■ EXERCISE ■
Should a picture appear anywhere in the data, omit it and copy everything else exactly.

■ SOURCE DATA ■

**********

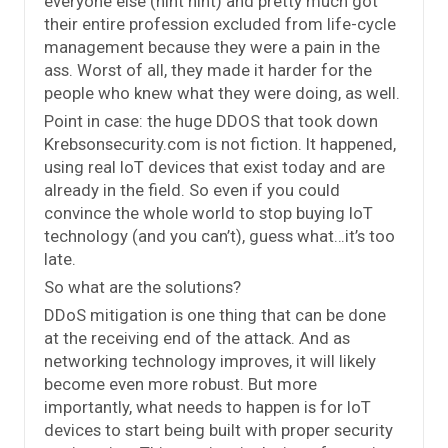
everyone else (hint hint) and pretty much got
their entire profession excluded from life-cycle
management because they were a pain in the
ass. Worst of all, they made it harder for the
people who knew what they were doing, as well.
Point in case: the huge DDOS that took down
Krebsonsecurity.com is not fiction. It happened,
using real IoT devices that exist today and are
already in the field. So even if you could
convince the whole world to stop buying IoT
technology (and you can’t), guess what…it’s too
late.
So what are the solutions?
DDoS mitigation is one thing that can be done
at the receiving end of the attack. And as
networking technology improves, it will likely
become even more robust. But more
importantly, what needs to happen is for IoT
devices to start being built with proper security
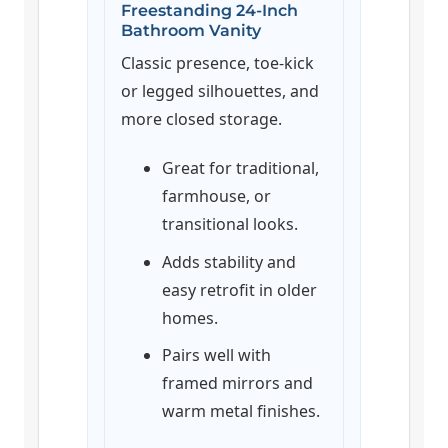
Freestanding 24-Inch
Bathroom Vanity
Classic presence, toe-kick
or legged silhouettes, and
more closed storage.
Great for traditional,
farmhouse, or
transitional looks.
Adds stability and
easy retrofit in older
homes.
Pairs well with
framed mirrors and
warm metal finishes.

**********

■ FINAL ANSWER ■
everyone else (hint hint) and pretty much got
their entire profession excluded from life-cycle
management because they were a pain in the
ass. Worst of all, they made it harder for the
people who knew what they were doing, as well.
Point in case: the huge DDOS that took down
Krebsonsecurity.com is not fiction. It happened,
using real IoT devices that exist today and are
already in the field. So even if you could
convince the whole world to stop buying IoT
technology (and you can’t), guess what…it’s too
late.
So what are the solutions?
DDoS mitigation is one thing that can be done
at the receiving end of the attack. And as
networking technology improves, it will likely
become even more robust. But more
importantly, what needs to happen is for IoT
devices to start being built with proper security
Freestanding 24-Inch
Bathroom Vanity
Classic presence, toe-kick
or legged silhouettes, and
more closed storage.
Great for traditional,
farmhouse, or
transitional looks.
Adds stability and
easy retrofit in older
homes.
Pairs well with
framed mirrors and
warm metal finishes.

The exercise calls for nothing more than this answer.